Building back better after Covid-19

The Canadian Urban Transit Association has looked carefully at what’s required to put public transportation on a firm footing post-Covid: here are a few of the group’s recommendations…
Mobility as a Service / February 17, 2021
By Adam Hill
208367131 © Shawn Goldberg |
January 2021: this young man on public transport in Toronto speaks for many of us (© Shawn Goldberg |

Among the areas hit hardest by coronavirus is public transportation. Massive revenue gaps are now faced by agencies all over the world as ridership has been slashed.

With that in mind, in a paper entitled Public transit and a green, inclusive recovery, the Canadian Urban Transit Association (Cuta) sets out a series of suggested steps for ‘building back better’ in a post-Covid world.

“No issue affects mobility, equity, and climate change more than public transit,” Cuta says.

“It is integral to a greener and socially inclusive economic recovery—post-Covid and long into the future. But building that future requires recognising the pandemic has turned public transit’s economics on their head.”

It wants Canada’s federal government to establish a Transit Innovation Accelerator Fund “to support transit agencies in adopting new technologies and approaches to modernise their services”.

This would be to support ridership growth, cost savings and asset optimisation – and should not include cost-sharing requirements, Cuta says. The development of mobility apps, partnerships with micromobility service providers, new payment systems, data analytics and simulation tools for zero-emission bus service modelling could all be included here.

Funding models

This highlights the fact that, even though riders are returning, it is likely that new funding models may be required to make up a future shortfall.

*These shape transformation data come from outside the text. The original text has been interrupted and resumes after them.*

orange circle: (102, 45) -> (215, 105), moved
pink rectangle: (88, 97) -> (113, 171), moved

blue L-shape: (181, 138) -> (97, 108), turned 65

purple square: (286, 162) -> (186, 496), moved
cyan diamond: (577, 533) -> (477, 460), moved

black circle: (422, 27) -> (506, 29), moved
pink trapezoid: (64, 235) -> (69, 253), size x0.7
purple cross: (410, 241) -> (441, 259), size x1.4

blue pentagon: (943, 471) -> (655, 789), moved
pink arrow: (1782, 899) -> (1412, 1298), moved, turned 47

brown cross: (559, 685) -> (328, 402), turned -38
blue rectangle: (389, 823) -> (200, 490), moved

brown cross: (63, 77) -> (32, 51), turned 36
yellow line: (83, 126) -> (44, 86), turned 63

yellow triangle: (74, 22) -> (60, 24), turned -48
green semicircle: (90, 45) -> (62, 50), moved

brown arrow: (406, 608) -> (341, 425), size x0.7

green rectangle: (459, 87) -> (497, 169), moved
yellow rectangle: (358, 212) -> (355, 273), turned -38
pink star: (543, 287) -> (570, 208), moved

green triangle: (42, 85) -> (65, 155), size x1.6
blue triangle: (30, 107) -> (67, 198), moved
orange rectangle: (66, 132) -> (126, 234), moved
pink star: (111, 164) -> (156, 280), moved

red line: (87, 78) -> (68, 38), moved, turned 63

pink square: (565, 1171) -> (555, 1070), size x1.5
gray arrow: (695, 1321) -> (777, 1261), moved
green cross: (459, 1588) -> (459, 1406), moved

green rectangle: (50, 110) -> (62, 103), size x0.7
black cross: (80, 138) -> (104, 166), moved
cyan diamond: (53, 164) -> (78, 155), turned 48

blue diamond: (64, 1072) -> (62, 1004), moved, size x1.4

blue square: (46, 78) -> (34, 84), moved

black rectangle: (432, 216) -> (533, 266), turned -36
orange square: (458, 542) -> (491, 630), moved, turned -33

There is another problem: a Statistics Canada study from August showed that four out of five of people who quit public transport chose a private car: “If this pattern solidifies, it will have enormous climate consequences and irreversible impacts on urban land use,” Cuta points out.

The key, then, is to make public transport attractive, efficient and affordable.

Contactless payment is increasing in popularity, so Cuta suggests earmarking money for the development of new products and services with a dedicated programme. Funds can also be made available from existing federal sources such as Infrastructure Canada, Natural Resources Canada and Innovative Solutions Canada to support rider retention or for increasing efficiencies in the use of resources.

Light transit - Edmonton
Light rapid transit in Edmonton, Canada (© David Arminas/World Highways)

Quite apart from aiding physical distancing for riders, contactless payment collects more useful data which can be used to spot trends more quickly than traditional payment methods. Helping facilitate social distancing on board – as well as better cleaning – will also help increase public confidence.

Cuta also urges that infrastructure projects should carry on, despite pressure on budgets, because they will bring a wider benefit to the economy. “Continue to build-out transit capital projects to complete transit networks, decongest our cities and create jobs,” the organisation says.

“This continues federal investment into the development and delivery of transit expansion projects include bus rapid transit, light rail, subways/metro, and commuter rail systems.”

Walking and cycling have grown in popularity, so more funding of active transportation connections is required, such as separated bike lanes leading to transit stations.

Covid inequalities

Covid-19 has laid bare the inequalities in societies worldwide in terms of health, economics – and transport. Cuta therefore suggests investment in transit projects to target communities “disproportionately impacted” by the pandemic such as people of colour, the elderly, women and low-income workers: “This would entail expanding surface transit networks and fleets in transit-dependent communities, passenger-related safety improvements, and innovative on-demand transit for the first or last mile of a trip, as well as late-night trips.”

Cuta would also like support for systems evolving from “transit-first-and-only agencies into mobility agencies”. Mobility as a Service is a marker here, allowing access to car-share and micromobility services, as well as on-demand transit to help solve first- / last-mile issues. “Integrating these services into transportation systems is key to increasing ridership and reducing single occupancy vehicle trips,” Cuta thinks.

As ever, money is perhaps the biggest issue. In 2019, it commissioned a survey of infrastructure needs which found almost $60 billion in unfunded projects in Canada “that can only be completed if new funding sources are made available”. 

To address the continuing need for capital investment, Cuta suggests the federal government should accelerate the existing $20 billion in the public transit stream of the Investing in Canada Infrastructure Program, “which is backloaded, for shovel-ready public transit projects”. 

Among other things, it also wants to continue the federal government’s “coordinating role in including provinces and territories in supporting public transit”.

It looks like the future begins right here.